## MATERIAL FOR THE TASK:
>> start

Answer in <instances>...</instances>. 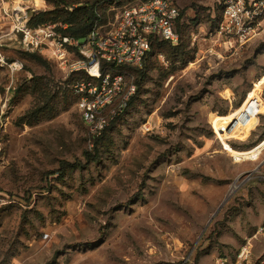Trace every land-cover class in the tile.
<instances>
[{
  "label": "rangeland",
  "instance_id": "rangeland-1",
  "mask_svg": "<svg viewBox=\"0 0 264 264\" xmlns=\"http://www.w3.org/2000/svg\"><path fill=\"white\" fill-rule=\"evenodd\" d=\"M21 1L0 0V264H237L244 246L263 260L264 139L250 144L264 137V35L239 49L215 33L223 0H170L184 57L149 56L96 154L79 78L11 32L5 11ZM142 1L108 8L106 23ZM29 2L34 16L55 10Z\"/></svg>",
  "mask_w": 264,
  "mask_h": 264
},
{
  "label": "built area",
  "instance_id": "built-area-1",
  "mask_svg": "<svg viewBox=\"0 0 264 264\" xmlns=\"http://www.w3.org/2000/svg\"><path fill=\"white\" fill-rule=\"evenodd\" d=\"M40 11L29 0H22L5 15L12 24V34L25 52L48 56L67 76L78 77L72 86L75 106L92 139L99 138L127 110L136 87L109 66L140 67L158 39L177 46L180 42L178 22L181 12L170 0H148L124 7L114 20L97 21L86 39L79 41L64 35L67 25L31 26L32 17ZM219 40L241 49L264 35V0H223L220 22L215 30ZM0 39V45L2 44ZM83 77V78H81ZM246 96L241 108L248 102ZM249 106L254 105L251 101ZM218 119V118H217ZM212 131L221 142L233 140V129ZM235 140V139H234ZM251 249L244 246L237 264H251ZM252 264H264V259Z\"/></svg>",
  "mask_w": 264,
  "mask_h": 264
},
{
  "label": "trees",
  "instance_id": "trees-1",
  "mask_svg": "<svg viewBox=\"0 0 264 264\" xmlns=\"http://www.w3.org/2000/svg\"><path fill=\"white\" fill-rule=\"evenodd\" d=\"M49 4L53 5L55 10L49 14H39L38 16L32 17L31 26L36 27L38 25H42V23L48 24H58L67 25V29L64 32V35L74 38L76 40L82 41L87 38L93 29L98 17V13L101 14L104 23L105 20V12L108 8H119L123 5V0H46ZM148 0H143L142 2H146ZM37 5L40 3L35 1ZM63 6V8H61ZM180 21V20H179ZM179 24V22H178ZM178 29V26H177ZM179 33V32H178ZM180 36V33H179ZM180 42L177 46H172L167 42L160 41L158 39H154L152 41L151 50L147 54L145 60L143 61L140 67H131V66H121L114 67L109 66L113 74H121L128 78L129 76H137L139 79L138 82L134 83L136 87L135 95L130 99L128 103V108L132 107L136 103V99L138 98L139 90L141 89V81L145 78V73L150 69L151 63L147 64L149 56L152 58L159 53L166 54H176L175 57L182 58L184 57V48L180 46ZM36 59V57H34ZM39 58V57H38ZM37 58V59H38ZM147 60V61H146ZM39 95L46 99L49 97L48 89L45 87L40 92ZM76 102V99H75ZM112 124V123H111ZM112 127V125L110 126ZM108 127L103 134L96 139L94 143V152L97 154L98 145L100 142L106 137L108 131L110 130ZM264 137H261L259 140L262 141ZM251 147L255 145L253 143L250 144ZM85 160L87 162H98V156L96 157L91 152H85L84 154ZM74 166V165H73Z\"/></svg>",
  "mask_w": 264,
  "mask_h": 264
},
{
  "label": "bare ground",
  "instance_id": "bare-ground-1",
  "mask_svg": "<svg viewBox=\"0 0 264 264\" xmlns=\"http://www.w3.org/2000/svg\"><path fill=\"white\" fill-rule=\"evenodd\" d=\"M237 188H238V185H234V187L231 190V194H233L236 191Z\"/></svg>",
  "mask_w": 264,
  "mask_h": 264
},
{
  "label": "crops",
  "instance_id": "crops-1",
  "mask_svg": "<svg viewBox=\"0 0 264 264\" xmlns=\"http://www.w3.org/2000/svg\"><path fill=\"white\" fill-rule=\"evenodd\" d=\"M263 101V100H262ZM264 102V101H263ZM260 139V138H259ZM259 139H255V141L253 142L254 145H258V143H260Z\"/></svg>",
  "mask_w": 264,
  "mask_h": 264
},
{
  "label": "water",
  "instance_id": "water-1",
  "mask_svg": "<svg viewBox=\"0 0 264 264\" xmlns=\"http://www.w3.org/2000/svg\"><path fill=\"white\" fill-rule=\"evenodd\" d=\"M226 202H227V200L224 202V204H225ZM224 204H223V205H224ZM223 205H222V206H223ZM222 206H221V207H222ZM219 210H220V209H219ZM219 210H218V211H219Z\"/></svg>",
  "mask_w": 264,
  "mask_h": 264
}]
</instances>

>> end
>> start

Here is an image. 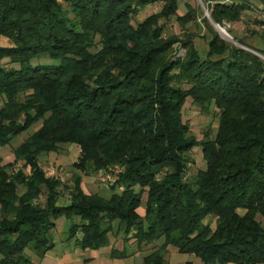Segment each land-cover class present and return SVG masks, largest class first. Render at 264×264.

>> end
>> start

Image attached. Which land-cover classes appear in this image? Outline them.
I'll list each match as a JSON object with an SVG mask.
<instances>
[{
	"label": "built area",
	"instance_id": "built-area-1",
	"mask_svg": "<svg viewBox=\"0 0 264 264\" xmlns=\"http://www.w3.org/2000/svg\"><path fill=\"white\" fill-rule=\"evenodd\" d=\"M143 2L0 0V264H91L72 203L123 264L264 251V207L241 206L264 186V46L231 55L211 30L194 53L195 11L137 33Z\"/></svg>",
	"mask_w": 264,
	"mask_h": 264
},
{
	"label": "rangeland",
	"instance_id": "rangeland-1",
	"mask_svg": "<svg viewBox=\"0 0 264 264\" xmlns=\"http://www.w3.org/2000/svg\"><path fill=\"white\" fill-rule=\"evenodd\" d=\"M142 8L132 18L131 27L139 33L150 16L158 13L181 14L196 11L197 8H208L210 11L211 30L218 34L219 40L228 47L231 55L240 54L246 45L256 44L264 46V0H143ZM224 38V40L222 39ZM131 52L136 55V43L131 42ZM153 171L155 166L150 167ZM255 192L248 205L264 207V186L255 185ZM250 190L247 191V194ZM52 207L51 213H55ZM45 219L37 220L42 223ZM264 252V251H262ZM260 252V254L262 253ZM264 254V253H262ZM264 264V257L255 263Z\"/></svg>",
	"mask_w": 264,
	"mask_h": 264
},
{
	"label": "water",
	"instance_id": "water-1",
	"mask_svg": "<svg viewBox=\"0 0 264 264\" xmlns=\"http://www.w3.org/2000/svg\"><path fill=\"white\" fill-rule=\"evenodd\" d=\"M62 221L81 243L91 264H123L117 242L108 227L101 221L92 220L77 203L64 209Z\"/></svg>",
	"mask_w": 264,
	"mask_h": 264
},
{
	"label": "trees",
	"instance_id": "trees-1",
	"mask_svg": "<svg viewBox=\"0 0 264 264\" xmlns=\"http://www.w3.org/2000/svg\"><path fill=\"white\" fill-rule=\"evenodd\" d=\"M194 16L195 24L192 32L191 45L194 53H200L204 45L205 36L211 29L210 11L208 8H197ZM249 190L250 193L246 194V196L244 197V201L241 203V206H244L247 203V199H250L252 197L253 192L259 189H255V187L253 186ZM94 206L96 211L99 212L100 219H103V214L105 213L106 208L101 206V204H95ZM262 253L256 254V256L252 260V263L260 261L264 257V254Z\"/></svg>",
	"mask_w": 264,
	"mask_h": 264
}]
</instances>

>> end

Pull out every line in the records above that contains the word "ground", and copy each one in full.

## COMPLETED TASK:
  "label": "bare ground",
  "instance_id": "bare-ground-1",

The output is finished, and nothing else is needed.